El fútbol expresa muy bien política e ideológicamente a una sociedad y fija las relaciones socialmente promovidas y aceptadas. La división del trabajo que lo caracteriza expresa muy bien la sociedad de clases en la que vivimos, sus jerarquías, roles y funciones. Algunos jugadores han expresado sus quejas contra ese lugar de “peones”, rol que los obliga únicamente a dedicarse a jugar y dejar las funciones de toma de decisiones a los dirigentes. El buen jugador es el que se mantiene calladito y se dedica a correr detrás de la pelota, en su doble condición de mercancía: siendo a la vez quien vende su fuerza de trabajo y, al mismo tiempo, el objeto vendible. Un club de nuestro país lleva al extremo esa visión, al referirse a sus divisiones inferiores como la fábrica.
El fútbol y la resistencia a la cultura neoliberal
En la actualidad, el fútbol expresa brutalmente la cultura neoliberal en la que estamos inmersos, y que a pesar de que se propone continuamente como la única posible de ser vivida, enfrenta con virulencia cada foco de resistencia.

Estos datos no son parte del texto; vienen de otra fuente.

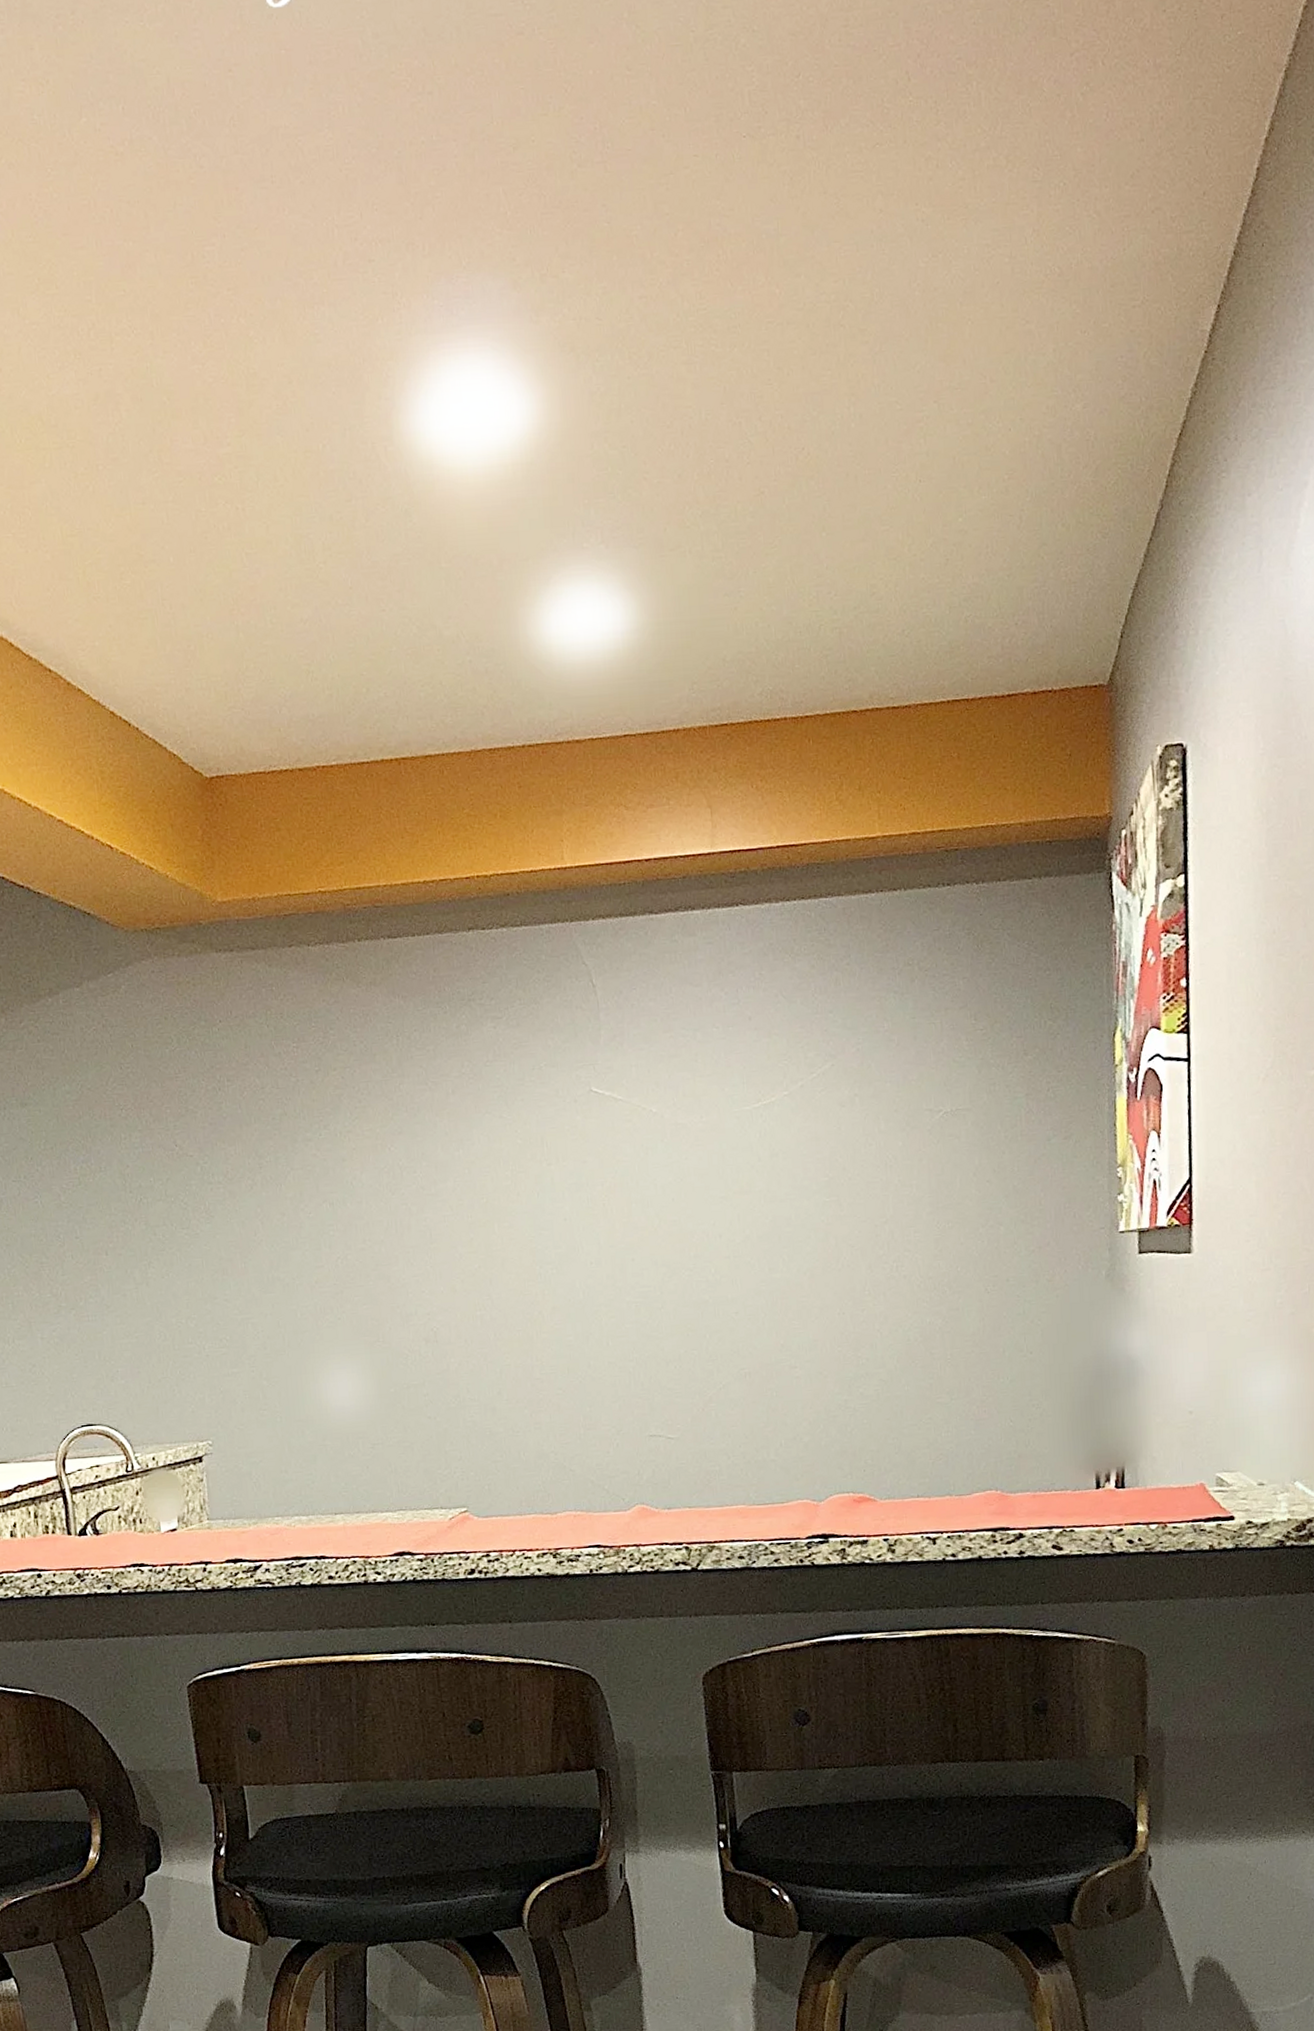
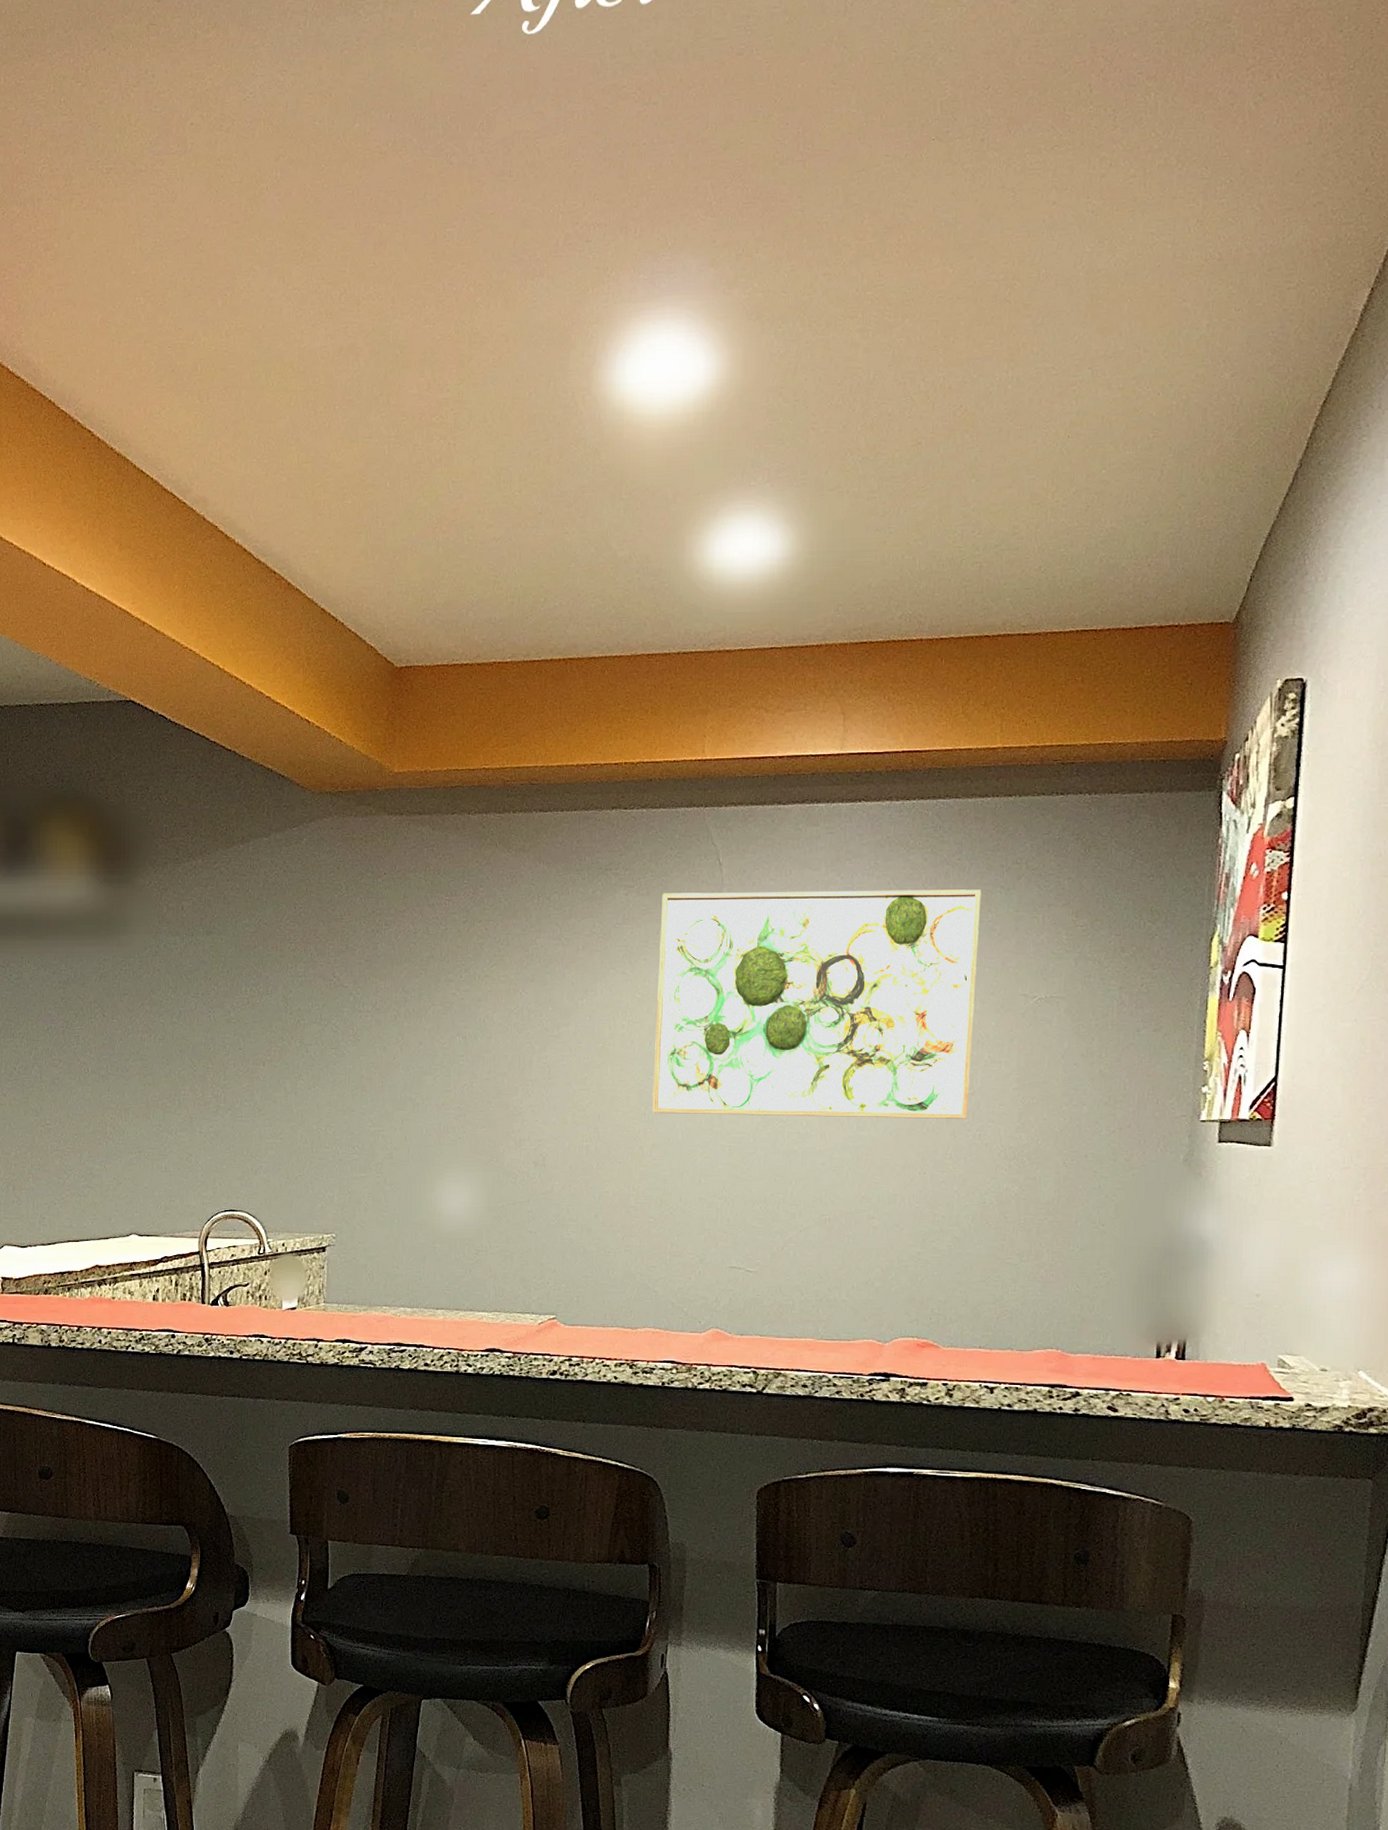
wall art: none [534,996,883,1272] -> present [652,889,981,1119]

La exaltación del individuo, el consumo generalizado, el espíritu de triunfo, el elogio permanente al victorioso, el enriquecimiento de unos pocos jugadores y de la clase dirigente, el millonario como modelo y ejemplo constante, la exaltación y premiación del “mejor individuo”, la repetida premiación del rendimiento personal son algunos de los ideales que funcionan como imperativos normativos.
Y entonces aparece en la realidad nacional un pequeño club de barrio que se opone y resiste, y que, encabezado por el Bigote López, entiende que el fútbol es una herramienta de transformación social, que un club de fútbol no debe ser un negocio, ni tierra liberada para realizar múltiples actividades financieras, y expresa abiertamente que decide bajarse del mundo económico del fútbol, priorizando su vida y felicidad en detrimento de sus intereses económicos personales, que la cultura neoliberal declara que debería ser el espíritu constante de cada ser humano.
La historia del Bigote, del Villa y de todo su barrio, es una larga historia de resistencia, que seguramente tenga aún nuevos capítulos por escribirse. Basta darse una vuelta por allí, por las cercanías de Varela y Corrales, ver sus muros, para entender de lo que estamos hablando.
Gracias, Bigote, por tu ejemplo. La valentía, tarde o temprano, tiene su recompensa. Gracias por recordarnos a todos que la valentía y los principios no se negocian. Para terminar, recordemos como regalo para el Bigote al Indio, esperando que la lucha continúe: “En la resistencia está todo el hidalgo valor de la vida”.
Nicolás Mederos es profesor de filosofía y escritor. Fabricio Vomero es licenciado en Psicología, magíster y doctor en Antropología.